**Work request**. Pull out every line from the listing that has the word "down".

**The input**.
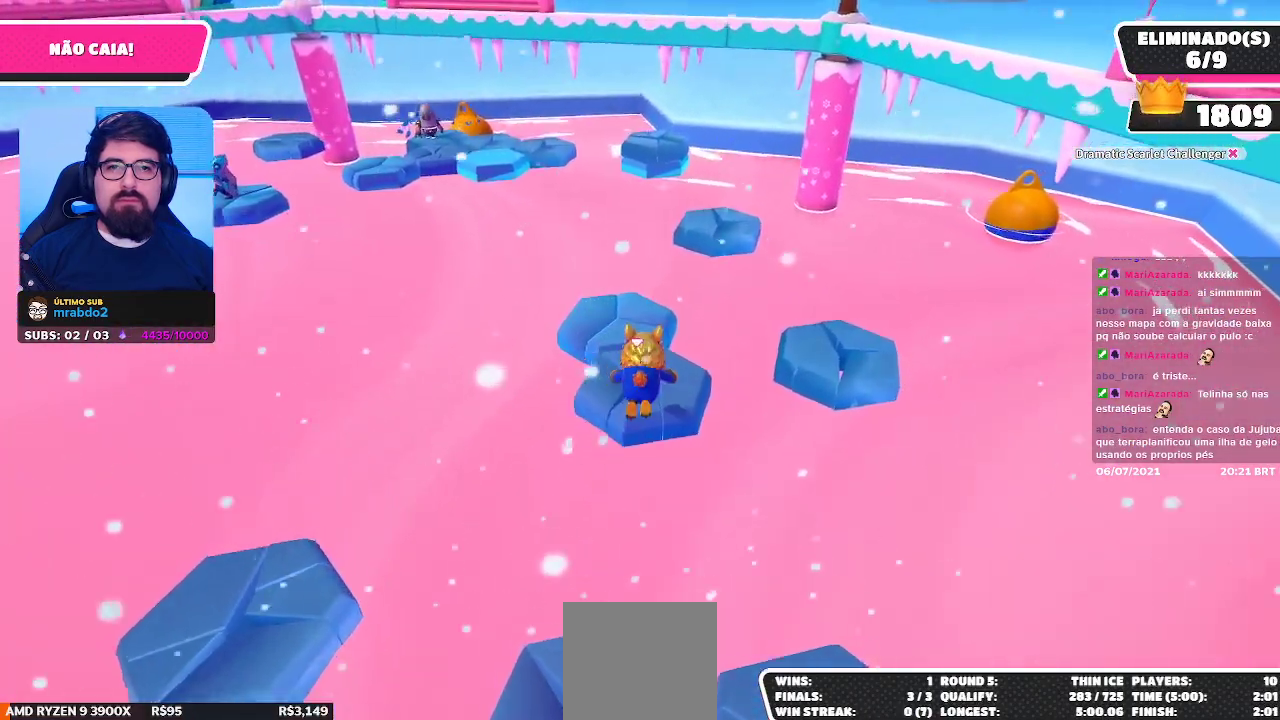
{"buttons": [], "left_stick": "center", "right_stick": "center", "events": [[200, "left_stick", "center"]]}
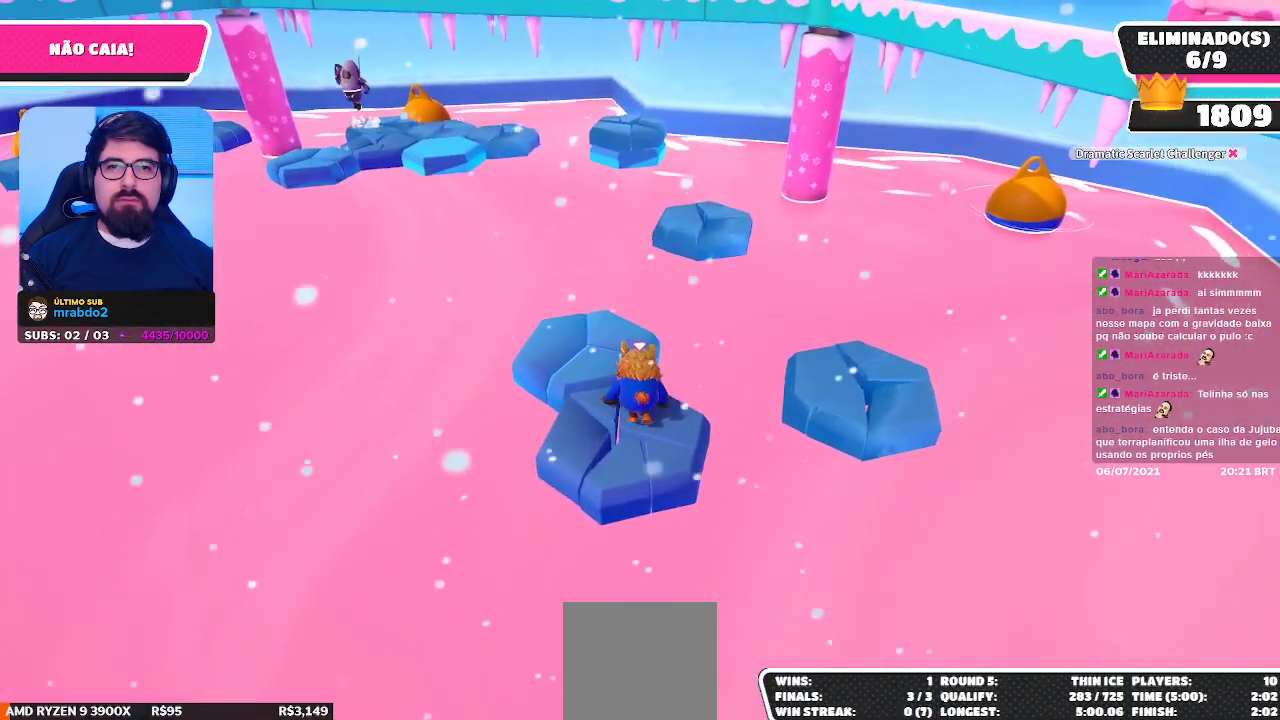
{"buttons": [], "left_stick": "up", "right_stick": "center", "events": [[100, "left_stick", "left"], [217, "left_stick", "up-left"], [283, "A", "down"], [400, "left_stick", "up"], [433, "A", "up"]]}
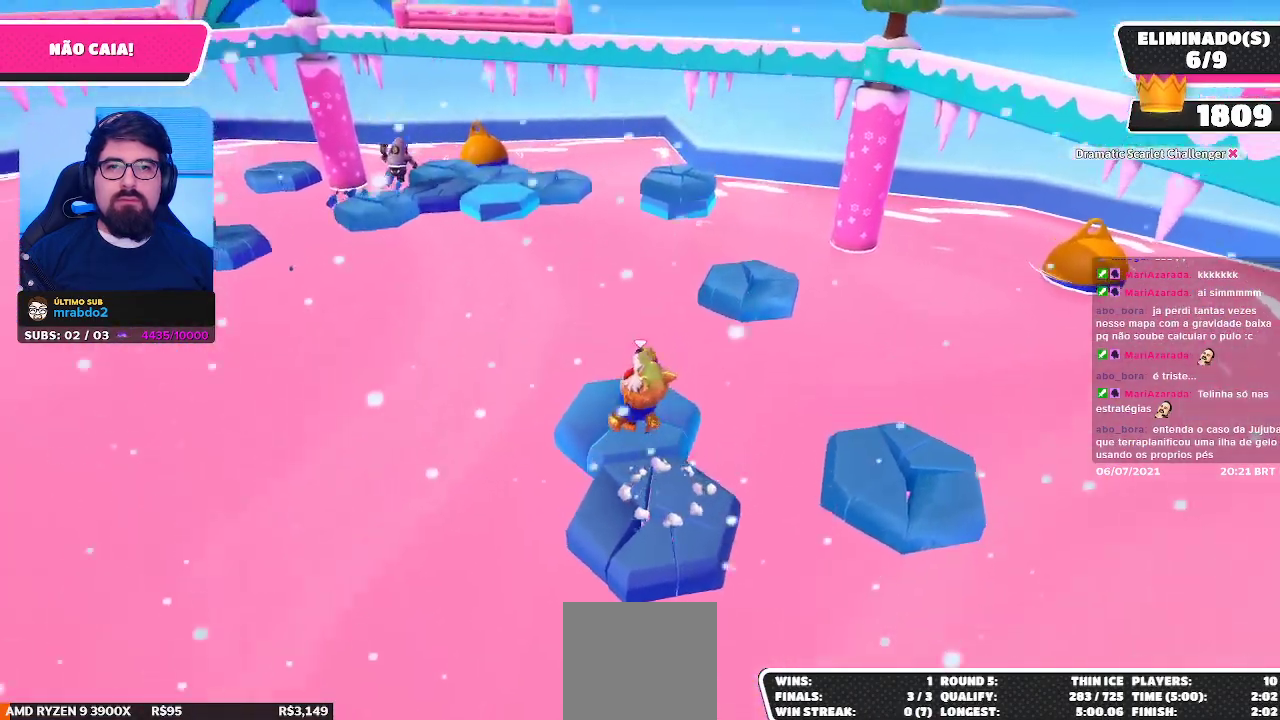
{"buttons": [], "left_stick": "center", "right_stick": "center", "events": [[83, "left_stick", "up-right"], [150, "right_stick", "right"], [367, "left_stick", "center"], [450, "right_stick", "center"]]}
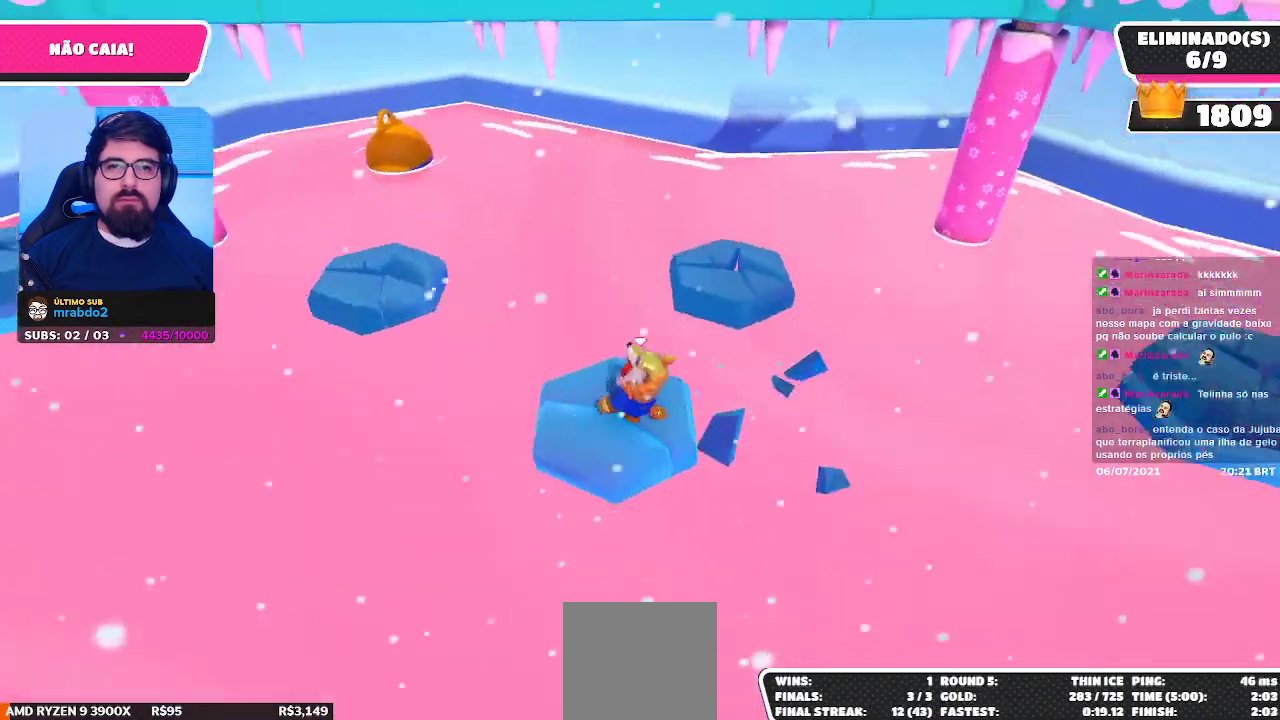
{"buttons": ["A"], "left_stick": "up-right", "right_stick": "center", "events": [[183, "right_stick", "down-right"], [283, "right_stick", "center"], [400, "A", "down"], [483, "left_stick", "up-right"]]}
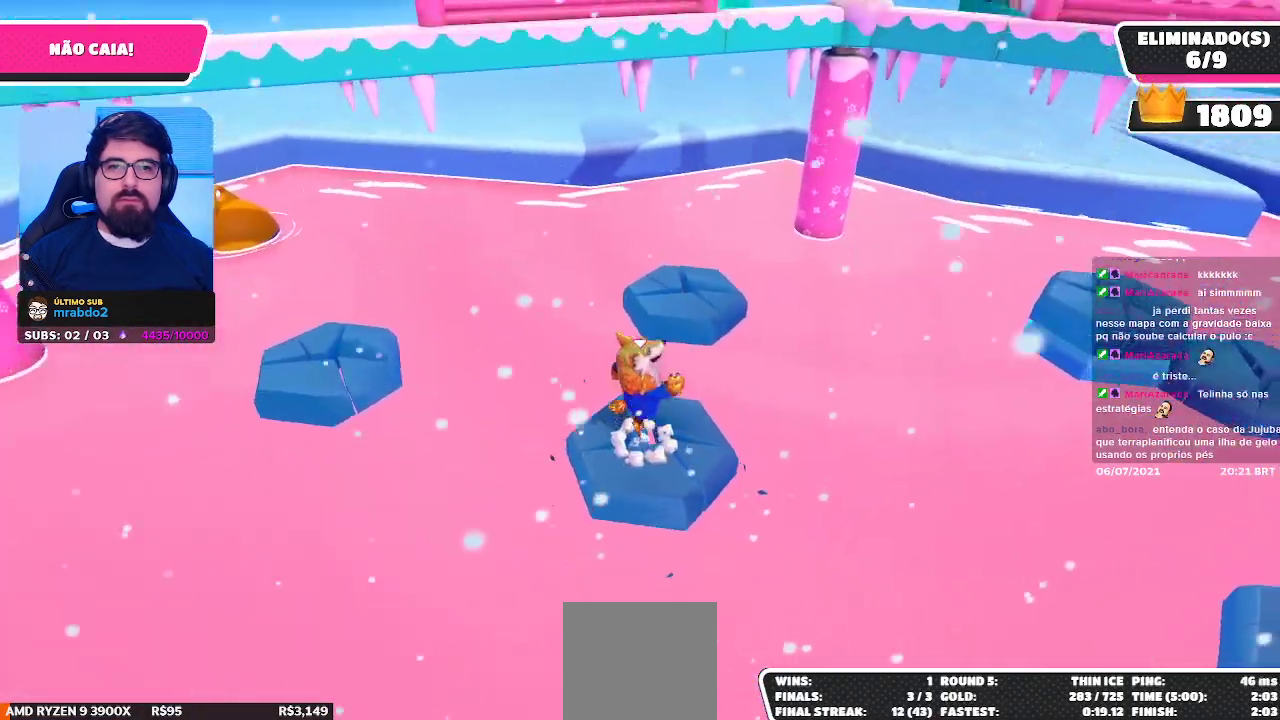
{"buttons": [], "left_stick": "center", "right_stick": "center", "events": [[33, "A", "up"], [217, "left_stick", "center"]]}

**Your response**.
{"buttons": [], "left_stick": "up", "right_stick": "center", "events": [[100, "left_stick", "left"], [217, "left_stick", "up-left"], [283, "A", "down"], [400, "left_stick", "up"], [433, "A", "up"]]}
{"buttons": ["A"], "left_stick": "up-right", "right_stick": "center", "events": [[183, "right_stick", "down-right"], [283, "right_stick", "center"], [400, "A", "down"], [483, "left_stick", "up-right"]]}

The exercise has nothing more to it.